- 2012/06/18 08:36:00 PM
I disagree. Simulation and formulation need to be debugged, yes, but if you don't like looking at math, what would constitute as evidence? Math can, has been, and will be improperly constructed, but without some logical/rational evidence qualitative data means nothing. It's just hearsay.
We like looking at math. You wouldn't last very long in this gig if you didn't.
I know it seems like a Catch 22, but really I think it just illustrates that estimating DPS is not at all straightforward. If it was even moderately easy to do, everyone (including us) would know exactly what all of the targets were and how far everyone deviates from those targets.
There are two problems with simulations. One is that we just don't know if they are accurate. We could determine if they are accurate, but that takes a lot of our time (which is what I meant by debugging). In my experience, they tend to be as accurate as the dedication of the the group of players working on them. What this tends to mean is that certain specs are modeled very well and others... less so. That changes over time as the commitment of key players waxes and wanes. Several systems designers got their start in the theorycrafting community. It is one we are familiar with.
The second problem with simulations is they assume perfect gameplay on a static boss. Now on the one hand it makes more sense to do that than it does to compare DPS on every boss. It's often hard, even for the community, to decide when a fight has a gimmick versus being a legit comparison fight. On live, Ultraxion is the closest thing to a one-target fight with no movement, but even then it sprays the warriors with rage and the length of any fight has relevance because of how many times everyone's cooldowns are available. On the other hand, players tend to care more about how they can actually perform on a fight, not how they could theoretically perform on a boss that doesn't exist (unless you are in Naxxramas perhaps). As an aside, it's fun to go back and compare some of the predicted simulations for various tiers with actual parses.

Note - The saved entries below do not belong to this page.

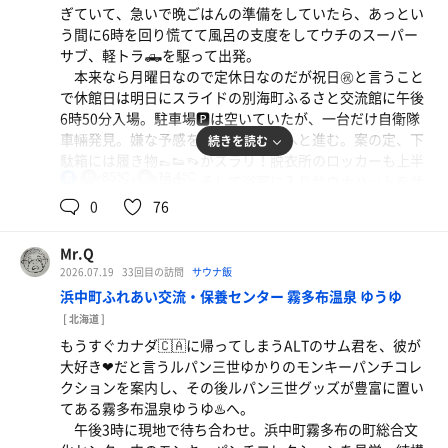
ぎていて、急いで晩ごはんの準備をしていたら、あっとい
2セット目、誰も居らず、相変わらずカラカラなので、
う間に6時を回り慌てて風呂の支度をしてウチのスーパー
水風呂の手桶に水を入れ木の壁とストーブを囲うレンガ🧱
サブ、軽トラ🛻を駆って出発。
に水をかけ湿度上昇⤴️を狙ってみる。多少は効いたか、あ
本来なら月曜日なので定休日なのだが祝日㊗️と言うこと
のままでは喉がカラカラに渇いて、喉がやられそうだっ
で休館日は明日にスライドの別海町ふるさと交流館に午後
た。
6時50分入場。駐車場🅿️は空いていたが、一台だけ自衛隊
3セット目には99℃まで上昇⤴️しかし、カラカラに戻った
車輛発見。嫌な予感を抱きながら奥へと進む。案の定、下
続きを読む
感じ。何とか4セット完了✅
駄箱には履き物👞👟👡がズラリ！脱衣所のロッカーも上半
露天風呂に浸かり湯納め♨️上がり支度。
85℃
12.4℃
男
分はビッシリ使用中。そして浴室に入りサウナハットをサ
風呂上がり、冷水機にて氷水がぶ飲み。ロビーの四人が
室前の棚に置きに行ったついでに中を覗くと、なんかビッ
0
76
け丸テーブルに荷物を置き、小松牛乳のフルーツ牛乳を堪
シリ坐っていてビックリ！ふと主浴槽を見るとイクラの軍
能。雪印メグミルクとはだいぶ趣きの違う味。これはこれ
ポークソテー、トマト、冷奴、味噌汁、ご飯
艦さんが浸かっていた。
で面白き哉。
Mr.Q
ポークソテーは和風に、焼き鳥のタレで味付けしてみ
ワタクシは取り敢えずルーティンからのサ室へ。巡り合
2026.07.19
33回目の訪問
サウナ飯
ました。
わせなのか、案外空いていて難なく上段ゲット！
かき氷 ぶどう味🍇
浜中町ふれあい交流・保養センター 霧多布温泉 ゆうゆ
いよいよかき氷ぶどう🍇の季節開幕だ！
[ 北海道 ]
サウナ 10分 12分 12分 12分
かき氷 ぶどう味🍇
もうすぐカナダ🇨🇦に帰ってしまうALTのサム君を、彼が
水風呂 2分×4
水
大好き❤だと言うルパン三世ゆかりのモンキーパンチコレ
外気浴 5分×4
クションを案内し、その後ルパン三世グッズが豊富に置い
水
てある霧多布温泉ゆうゆ♨️へ。
早く来ていたのか、イクラの軍艦さんと西春別のS谷の
午後3時に現地で待ち合わせ。浜中町霧多布の町総合文
大ちゃんは早々に帰って行った。置き土産のようにイクラ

I mentioned already the problem with comparing parses. They are reasonably good for comparing say rogues to mages, but terrible at comparing the various specs of rogues. The reason is because of the sampling bias, where all of the good rogues (and many of the not-so-good ones) swap specs to whatever spec the highest DPS parses use. There are some problems with this. Some of the highest DPS rotations are challenging to execute. Just because the best rogue in the world hit those numbers doesn't mean you ever can. It also doesn't mean that your DPS will go up by a certain percent just because you used his spec. Some fights just work out really well for some specs, because of adds or movement or burn phases or fight duration. Are these gimmicks that should be tossed out? At some point, you're tossing out every fight. Now to be fair, I'm not saying that Subtlety is secretly the highest DPS fight on Ultraxion and nobody knows about it. However, the delta between Sub and Combat is probably smaller than most people think. The sample size for Sub is much smaller and presumably its numbers are diluted by a lot of uninformed or lesser geared or skilled players or other people just messing around.
The best test I can come up with is to do a fight as one spec and then do the fight as another spec, trying to keep all other factors equal, and see how you do. That might be feasible in Dragon Soul today where you're likely looking for something to spice things up a bit. On the other hand, your guild leader might not want to hear on cutting-edge content "Hey, mind if I try an experiment?" :)
As I said, it's hard. I have used the thermometer analogy before. If you want to know the temperature outside, you can use a thermometer (or more realistically, a phone app) and be pretty confident that the number you see is reasonable (72 degrees F / 22 C in SoCal at the moment, as it very often is.) There isn't a thermometer for rogue DPS. There are a lot of stats and a lot of estimations that when taken collectively can give you some idea of where things lie.
Nevertheless, if you have any numbers from beta that suggest one spec is below the others, please share them with us. We are comfortable with our testing mechanics, but they have been wrong before, and reconciling them with the numbers from other people is never a bad idea. It's really not possible to have useless data, as long as you take everything relevant into consideration as part of the analysis.